What strikes me as being very peculiar is that for a government obsessed with stats, data, charts, performances tables and league tables when it comes to smearing local authorities, bullying schools, advancing the Academy and Free School policy and dismissing maintained schools, it shows a reluctance to publicise them when data collated and assessed works against them and reveals that not only is the Academy policy still questionable but that Academies do not perform better than non-Academies.

British school children are one of the most tested in the world. The excuse is that this relentless probing is going to raise standards. Better exam results are apparently behind the imposition of rigid and authoritarian discipline in many Academies, such as appropriate haircuts, no contravention whatsoever of the school uniform, absolutely no touching and no talking during lunch. In one Hackney Academy, a boy was forced asked to remove his gloves and then given a detention because they were the wrong colour.

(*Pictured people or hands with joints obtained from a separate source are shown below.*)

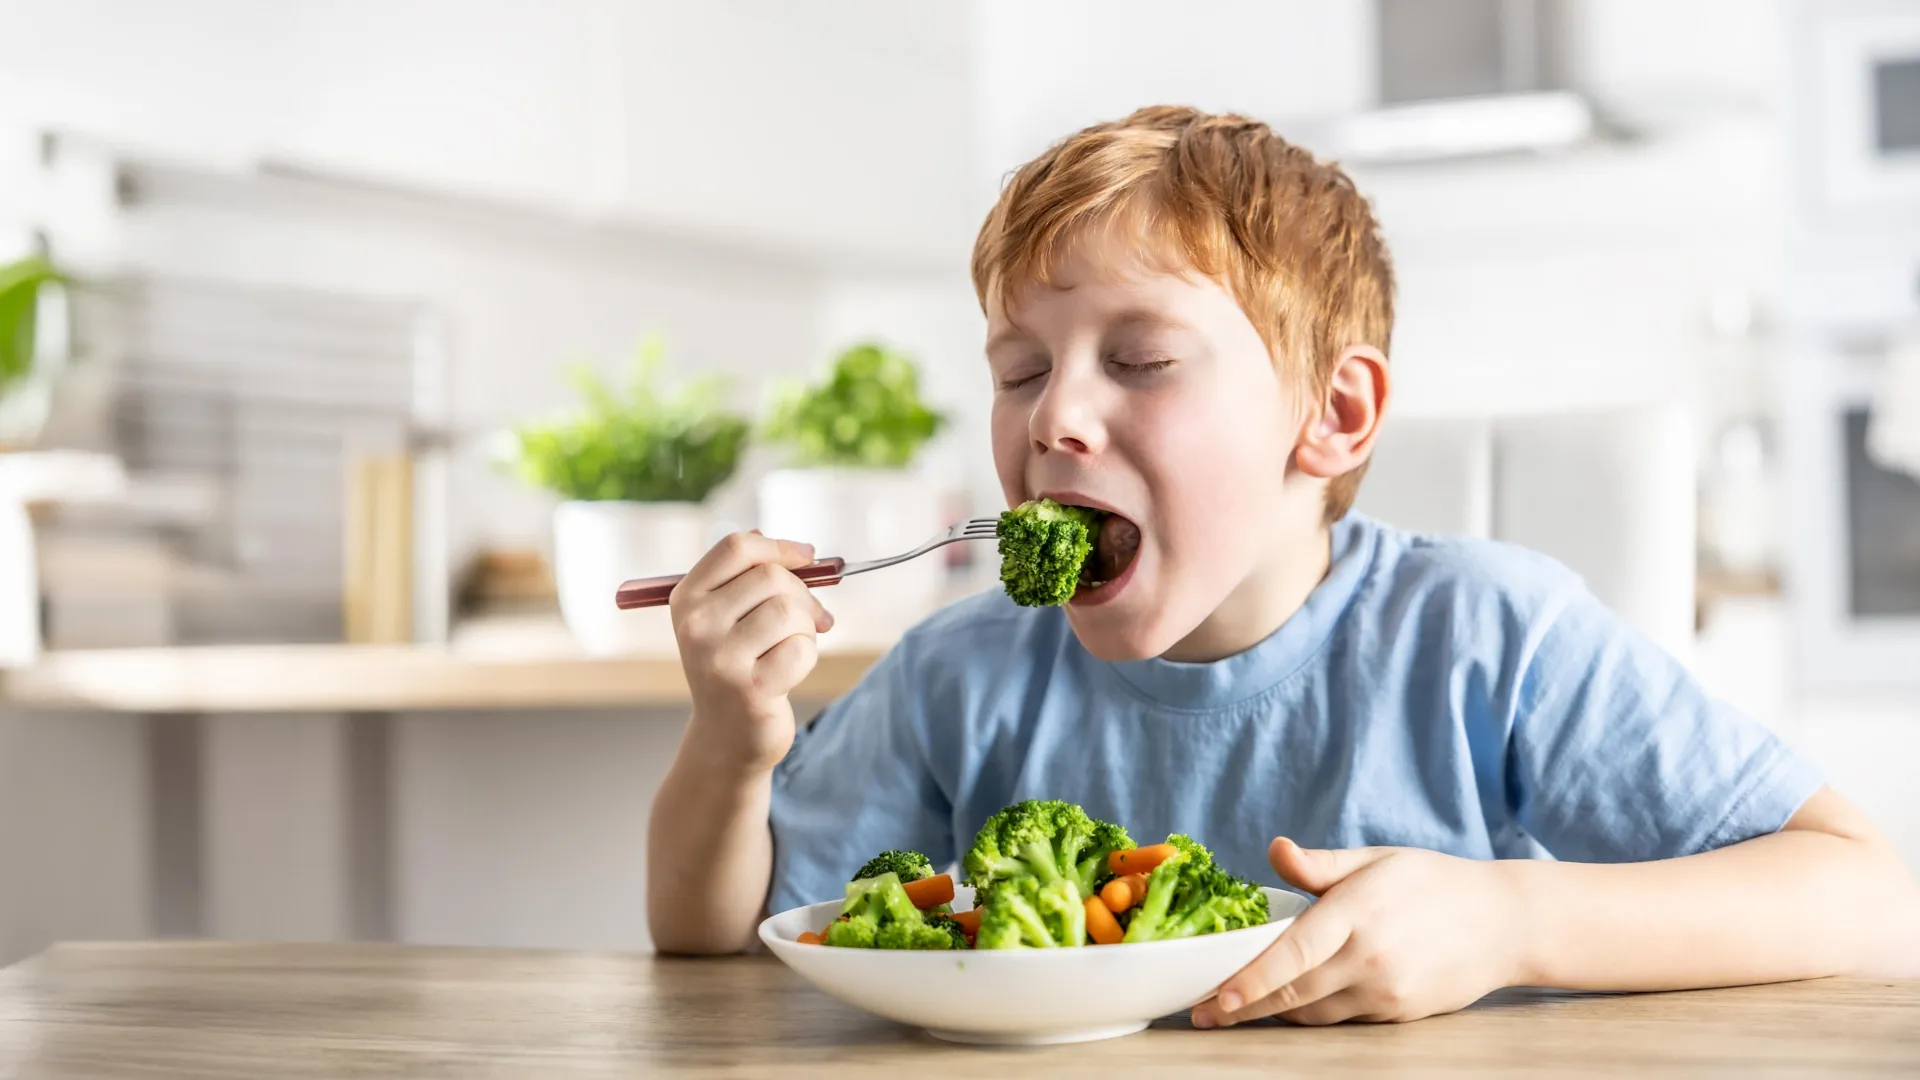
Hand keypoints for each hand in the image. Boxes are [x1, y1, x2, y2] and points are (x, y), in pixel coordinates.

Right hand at [670, 531, 834, 771]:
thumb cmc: (736, 668)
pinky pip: (802, 648)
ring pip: (790, 611)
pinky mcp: (750, 688)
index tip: (807, 557)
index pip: (736, 548)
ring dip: (806, 628)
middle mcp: (696, 626)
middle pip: (771, 577)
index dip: (779, 548)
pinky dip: (807, 657)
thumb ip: (751, 581)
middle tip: (810, 619)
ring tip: (792, 647)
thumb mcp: (728, 619)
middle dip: (802, 596)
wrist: (727, 736)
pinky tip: (788, 673)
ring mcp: (720, 658)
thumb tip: (795, 549)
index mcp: (687, 599)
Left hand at [1190, 838, 1525, 1026]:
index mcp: (1358, 912)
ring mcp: (1387, 991)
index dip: (1249, 981)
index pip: (1292, 954)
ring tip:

He spent the day with his hands frozen, so I suppose the school thought it more important to impose its will than to keep a child warm. Children with Mediterranean parents find it unnatural that you aren’t allowed social touching or talking when sharing food. Perhaps British children do too.

Finland, a nation that is consistently at, or near, the top of PISA tables hardly test at all. Education in the tiger “nations” – Shanghai, Singapore, South Korea – has traditionally been based on a far greater emphasis on rote learning but even in China there is a move towards a more creative system of teaching and learning. In none of these top performing nations are the results of a school published in order to punish them either by showing they do less well than a neighbouring school, or putting them on a hit list for closure. Test results are used, not to punish or reward teachers as they are in the US, but for the school to assess how best to teach the children under their care.

When schools success is measured solely by statistics, data, and tests, we run a very high risk of dubious practices being introduced into the system and we have already seen some of these in action – the handing over of Downhills Primary School in Tottenham to the Harris Federation, whose founder is a Tory donor; less able children being “nudged out” or excluded (bad “behaviour” being the official reason) from Academies; Covert or even overt selection, such as Free Schools right to amend the Admissions Code and even cheating, as illustrated by the case at the end of last year when two examiners were secretly filmed briefing teachers at paid-for seminars, during which they gave advice on exam questions and the exact wording pupils should use to obtain higher marks.

Those of us who do not believe that results and tests are the only measures of judging a school’s performance might therefore be uncomfortable with Henry Stewart’s brilliant analysis of figures published by the DfE showing that Academies do not outperform non-Academies. But why should we be uncomfortable with this comparison, when all it shows is that the schools favoured and coerced into greater numbers by the government are not outperforming the type of schools the government is trying to dismantle?

It is Gove’s policies which have encouraged unhealthy competition. The virtually unfettered Academy programme has been both the flagship and the symbol of the supposed superiority of the Academy and the failure of the Comprehensive. Henry’s analysis is not a “play-them-at-their-own-game” shaming of Academies but it is a challenge to the government to explain why they have consistently and unfairly misrepresented the superiority of Academies and ignored the achievements of non-Academies.

The government is keen on using results, statistics and charts to manipulate public opinion when it suits them, but it seems that when their own data calls into question their policies or their rhetoric, they are less than willing to rise to the challenge.